Any schmuck can join a cult but it takes a real genius to start one.
Not that it's particularly difficult persuading people that the burden of thinking for oneself is best relinquished to a higher authority. Folks have always done that.
But why do some systems catch on while others struggle to stay intact?
A cult has to make the cultee, in the argot of our time, "feel better about themselves." I'm no psychologist but when you start introducing unreasonable taboos - shrimp, sex, checking accounts - pretty soon you're going to start having recruitment and retention problems.
The genius lies in the packaging.
So while struggling to earn the small fortune he feels so entitled to, my good friend David Schoffman has attempted to create a cult of personality revolving around the most unlikely theme.
Grafting the sedative bromides from the vernacular of awareness training, David has twisted the time-honored tradition of figure drawing into a form of therapy.

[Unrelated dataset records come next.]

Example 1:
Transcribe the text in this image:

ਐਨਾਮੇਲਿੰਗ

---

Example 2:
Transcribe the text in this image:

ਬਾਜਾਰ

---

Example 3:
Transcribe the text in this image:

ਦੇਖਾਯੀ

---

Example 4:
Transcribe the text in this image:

His students - or more precisely, his followers - pay upwards of $4700 to attend a five week course called "Courage, Contentment, Chiaroscuro," where he gently guides them toward the fugitive euphoria of invented self-esteem.

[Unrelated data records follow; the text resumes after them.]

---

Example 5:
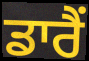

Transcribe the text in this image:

ਡਾਰੈਂ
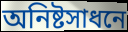
অনিষ্টসাধনে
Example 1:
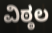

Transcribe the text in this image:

ವಿಠ್ಠಲ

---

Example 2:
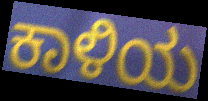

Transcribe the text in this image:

ಕಾಳಿಯ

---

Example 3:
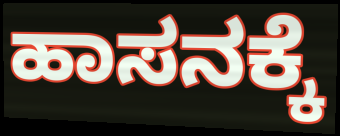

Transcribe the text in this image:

ಹಾಸನಕ್ಕೆ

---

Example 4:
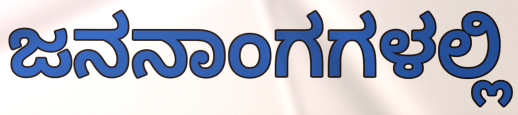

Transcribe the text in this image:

ಜನನಾಂಗಗಳಲ್ಲಿ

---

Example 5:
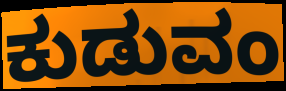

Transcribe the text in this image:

ಕುಡುವಂ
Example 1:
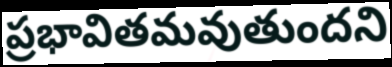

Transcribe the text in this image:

ప్రభావితమవుతుందని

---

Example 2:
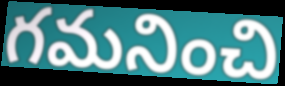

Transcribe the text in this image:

గమనించి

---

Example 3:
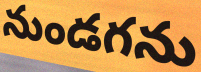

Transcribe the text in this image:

There are no mistakes in David's course. No proportion problems, no awkward line quality, no attempts at verisimilitude, in fact there is absolutely no mention of drawing as an area of technical or aesthetic expertise.
Every student leaves knowing that they are awesome artists and that their true potential conveniently awaits in the more reasonably priced "Advanced Course."
In an art world governed by duplicity, where fortunes are made in the speculative investment in specious concepts and shoddy talents, where celebrity and glitz count more than quality and ignorant consultants offer ignorant advice to their ignorant clients I think that what David is doing may well be considered virtuous.